SEOUL, South Korea -- A South Korean consumer group is preparing to file suit against Microsoft Corp. here for damages inflicted during Januarys Slammer SQL worm attack. Peoples Solidarity for Participatory Democracy (PSPD) claims the attack, which crippled the Internet for several days, was facilitated by known flaws in the Microsoft SQL server 2000.
The suit against Microsoft Korea is based on South Koreas year-old Product Liability Act, which allows for compensation for damage from products. The suit will claim that Microsoft is responsible for the Jan. 25 Internet incident because of flaws in its database, as well as by negligence, according to a draft of the court filing.
To prevail in its case, the PSPD will need the court to take a broader view of the product liability law, which does not currently include software as a distinct "object." Microsoft officials in Korea hit that point in their reaction to the impending litigation. The officials said software should remain exempt from the liability law in order to maintain the robust software development industry in South Korea. Additionally, they said the Slammer incident was caused by malicious hacking, not flaws in SQL Server 2000. "We will not avoid ethical responsibilities," Microsoft officials added.

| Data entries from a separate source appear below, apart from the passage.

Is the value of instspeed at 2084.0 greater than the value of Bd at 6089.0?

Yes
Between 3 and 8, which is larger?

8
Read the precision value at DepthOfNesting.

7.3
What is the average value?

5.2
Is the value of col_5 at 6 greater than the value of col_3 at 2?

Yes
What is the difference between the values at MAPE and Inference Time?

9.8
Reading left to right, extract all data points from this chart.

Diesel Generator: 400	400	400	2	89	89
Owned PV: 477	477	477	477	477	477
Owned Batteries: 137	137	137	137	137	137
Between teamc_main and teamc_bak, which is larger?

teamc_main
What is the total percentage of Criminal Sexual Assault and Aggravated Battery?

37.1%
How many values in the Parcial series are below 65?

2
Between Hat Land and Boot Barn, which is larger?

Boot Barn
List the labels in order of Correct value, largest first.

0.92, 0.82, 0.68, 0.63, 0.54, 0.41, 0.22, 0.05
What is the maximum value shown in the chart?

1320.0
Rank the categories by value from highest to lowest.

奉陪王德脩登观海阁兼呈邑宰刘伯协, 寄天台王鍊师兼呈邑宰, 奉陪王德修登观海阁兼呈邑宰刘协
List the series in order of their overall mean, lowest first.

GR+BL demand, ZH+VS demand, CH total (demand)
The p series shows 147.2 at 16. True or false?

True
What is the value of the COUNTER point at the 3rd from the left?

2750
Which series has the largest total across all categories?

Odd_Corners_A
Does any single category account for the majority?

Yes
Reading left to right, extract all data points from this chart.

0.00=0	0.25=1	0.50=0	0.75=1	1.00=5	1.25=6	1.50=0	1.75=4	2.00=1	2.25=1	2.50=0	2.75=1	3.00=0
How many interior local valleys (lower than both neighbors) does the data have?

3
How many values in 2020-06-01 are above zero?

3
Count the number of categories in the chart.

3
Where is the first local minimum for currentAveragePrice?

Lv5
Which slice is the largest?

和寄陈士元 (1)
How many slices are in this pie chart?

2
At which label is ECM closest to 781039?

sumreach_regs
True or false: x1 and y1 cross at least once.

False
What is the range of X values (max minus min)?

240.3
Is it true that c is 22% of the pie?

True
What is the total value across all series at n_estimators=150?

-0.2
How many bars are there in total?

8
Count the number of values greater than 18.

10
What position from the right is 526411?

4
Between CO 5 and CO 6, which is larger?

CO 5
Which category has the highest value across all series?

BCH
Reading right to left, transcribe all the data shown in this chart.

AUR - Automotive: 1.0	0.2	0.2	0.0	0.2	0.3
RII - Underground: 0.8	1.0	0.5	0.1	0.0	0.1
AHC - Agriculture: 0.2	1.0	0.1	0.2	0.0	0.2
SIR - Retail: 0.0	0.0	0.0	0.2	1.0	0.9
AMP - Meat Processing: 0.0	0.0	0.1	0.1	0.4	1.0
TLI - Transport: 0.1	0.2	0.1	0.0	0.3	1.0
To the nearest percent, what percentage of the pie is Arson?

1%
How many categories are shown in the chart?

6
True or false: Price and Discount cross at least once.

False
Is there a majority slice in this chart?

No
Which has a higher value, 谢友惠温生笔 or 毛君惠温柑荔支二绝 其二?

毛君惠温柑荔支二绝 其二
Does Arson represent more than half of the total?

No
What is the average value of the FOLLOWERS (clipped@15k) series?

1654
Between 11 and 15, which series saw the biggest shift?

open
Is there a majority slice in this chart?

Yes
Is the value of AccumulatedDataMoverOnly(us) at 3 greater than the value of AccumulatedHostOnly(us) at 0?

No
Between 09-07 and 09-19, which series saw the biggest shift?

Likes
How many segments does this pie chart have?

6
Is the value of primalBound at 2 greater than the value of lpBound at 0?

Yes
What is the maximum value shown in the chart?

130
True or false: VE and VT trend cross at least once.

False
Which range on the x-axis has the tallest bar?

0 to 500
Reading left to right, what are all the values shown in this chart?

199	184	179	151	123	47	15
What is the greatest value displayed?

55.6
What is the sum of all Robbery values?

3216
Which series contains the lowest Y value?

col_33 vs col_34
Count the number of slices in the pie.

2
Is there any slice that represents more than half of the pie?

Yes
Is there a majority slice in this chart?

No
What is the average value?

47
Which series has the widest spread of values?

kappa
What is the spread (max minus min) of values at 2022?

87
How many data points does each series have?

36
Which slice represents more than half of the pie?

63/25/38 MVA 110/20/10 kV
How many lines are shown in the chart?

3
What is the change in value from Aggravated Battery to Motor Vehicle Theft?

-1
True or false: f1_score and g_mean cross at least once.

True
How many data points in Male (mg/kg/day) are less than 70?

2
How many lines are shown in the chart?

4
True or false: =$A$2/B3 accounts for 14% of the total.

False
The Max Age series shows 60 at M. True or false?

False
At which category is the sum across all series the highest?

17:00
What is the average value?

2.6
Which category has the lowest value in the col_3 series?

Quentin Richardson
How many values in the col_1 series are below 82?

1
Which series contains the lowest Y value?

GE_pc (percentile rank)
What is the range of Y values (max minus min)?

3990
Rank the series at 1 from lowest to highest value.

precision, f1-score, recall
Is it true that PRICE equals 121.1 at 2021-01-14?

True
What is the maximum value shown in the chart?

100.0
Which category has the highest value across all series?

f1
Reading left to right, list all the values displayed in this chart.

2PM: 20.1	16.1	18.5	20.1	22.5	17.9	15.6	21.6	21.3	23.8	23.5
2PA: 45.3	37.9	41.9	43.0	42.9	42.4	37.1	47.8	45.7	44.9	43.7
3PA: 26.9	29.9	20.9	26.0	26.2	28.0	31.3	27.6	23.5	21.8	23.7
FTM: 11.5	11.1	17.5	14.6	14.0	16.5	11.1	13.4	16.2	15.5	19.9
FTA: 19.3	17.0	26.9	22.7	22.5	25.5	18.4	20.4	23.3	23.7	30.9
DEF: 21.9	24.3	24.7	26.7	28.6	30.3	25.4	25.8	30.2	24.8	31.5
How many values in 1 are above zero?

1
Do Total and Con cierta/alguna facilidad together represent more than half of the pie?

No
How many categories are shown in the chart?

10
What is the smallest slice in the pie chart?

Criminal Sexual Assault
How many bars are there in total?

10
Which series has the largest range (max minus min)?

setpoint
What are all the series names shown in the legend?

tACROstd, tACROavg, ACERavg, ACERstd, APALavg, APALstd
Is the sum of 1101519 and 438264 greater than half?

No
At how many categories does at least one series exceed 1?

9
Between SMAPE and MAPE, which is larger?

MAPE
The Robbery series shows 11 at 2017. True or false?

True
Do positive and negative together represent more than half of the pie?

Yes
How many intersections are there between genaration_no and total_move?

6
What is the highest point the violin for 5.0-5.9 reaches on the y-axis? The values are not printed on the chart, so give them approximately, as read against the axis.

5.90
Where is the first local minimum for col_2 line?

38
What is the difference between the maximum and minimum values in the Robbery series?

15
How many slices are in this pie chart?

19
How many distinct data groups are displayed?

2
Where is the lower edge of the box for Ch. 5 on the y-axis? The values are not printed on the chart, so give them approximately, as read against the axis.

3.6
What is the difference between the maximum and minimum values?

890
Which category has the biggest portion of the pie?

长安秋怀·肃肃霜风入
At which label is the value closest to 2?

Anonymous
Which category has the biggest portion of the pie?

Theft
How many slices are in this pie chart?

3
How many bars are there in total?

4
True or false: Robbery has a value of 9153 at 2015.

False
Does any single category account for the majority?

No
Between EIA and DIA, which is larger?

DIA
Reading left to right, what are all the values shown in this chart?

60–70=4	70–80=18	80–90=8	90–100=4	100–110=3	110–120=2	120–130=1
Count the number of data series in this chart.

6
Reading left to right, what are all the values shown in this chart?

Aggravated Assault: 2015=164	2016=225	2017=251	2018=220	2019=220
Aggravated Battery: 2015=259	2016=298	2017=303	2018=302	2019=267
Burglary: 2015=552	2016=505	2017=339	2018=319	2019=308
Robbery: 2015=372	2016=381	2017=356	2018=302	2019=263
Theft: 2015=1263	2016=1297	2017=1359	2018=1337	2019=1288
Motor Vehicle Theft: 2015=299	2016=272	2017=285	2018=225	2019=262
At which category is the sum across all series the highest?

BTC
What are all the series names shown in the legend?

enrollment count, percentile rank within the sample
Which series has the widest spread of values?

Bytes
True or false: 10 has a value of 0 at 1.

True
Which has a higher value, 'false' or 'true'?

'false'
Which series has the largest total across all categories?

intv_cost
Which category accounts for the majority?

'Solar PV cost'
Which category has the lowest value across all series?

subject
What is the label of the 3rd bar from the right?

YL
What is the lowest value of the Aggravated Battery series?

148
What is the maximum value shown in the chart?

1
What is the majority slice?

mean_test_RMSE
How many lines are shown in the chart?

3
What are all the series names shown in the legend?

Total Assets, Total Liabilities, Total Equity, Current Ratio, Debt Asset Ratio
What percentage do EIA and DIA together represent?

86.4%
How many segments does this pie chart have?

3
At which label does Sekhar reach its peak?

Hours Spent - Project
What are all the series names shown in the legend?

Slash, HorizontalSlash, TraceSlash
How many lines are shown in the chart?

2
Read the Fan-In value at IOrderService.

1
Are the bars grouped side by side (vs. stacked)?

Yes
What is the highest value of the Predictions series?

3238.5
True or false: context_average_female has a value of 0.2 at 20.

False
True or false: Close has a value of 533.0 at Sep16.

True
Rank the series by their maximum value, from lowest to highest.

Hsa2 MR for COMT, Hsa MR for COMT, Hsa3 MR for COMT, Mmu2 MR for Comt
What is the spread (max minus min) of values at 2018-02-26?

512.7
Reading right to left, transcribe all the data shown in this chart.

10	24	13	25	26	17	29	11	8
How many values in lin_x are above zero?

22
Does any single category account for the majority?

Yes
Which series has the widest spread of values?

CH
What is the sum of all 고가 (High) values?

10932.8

Other software developers voiced similar concerns about the suit. "Software is not the product defined in the [Product Liability] Act," said a representative of a Korean software developer who asked to remain anonymous. "Because it is difficult to determine the criteria and scope of software flaws, it is impossible to apply the law to software."
"In order to apply the Act to software, the principles and definitions on the specifications like other ordinary products should precede, which is impossible in the software industry," said a spokesman for Handysoft, a Korean groupware developer and business process management company, worrying that this lawsuit may stymie development of the software industry.
"Even PSPD may not have strong confidence in the suit," said a software industry insider who asked not to be named. "I hope Microsoft will clearly prove that software can be free from the Act by facing the problem."
Regardless of the result of the legal action, a new emphasis on quality control has permeated the Korean software industry, including Microsoft Korea, because of the dispute.
The SQL Slammer worm interrupted Internet traffic, e-mail, and even business and banking transactions worldwide. According to analysts, it was the ninth most destructive worm on record, causing nearly $1 billion in damage and lost business.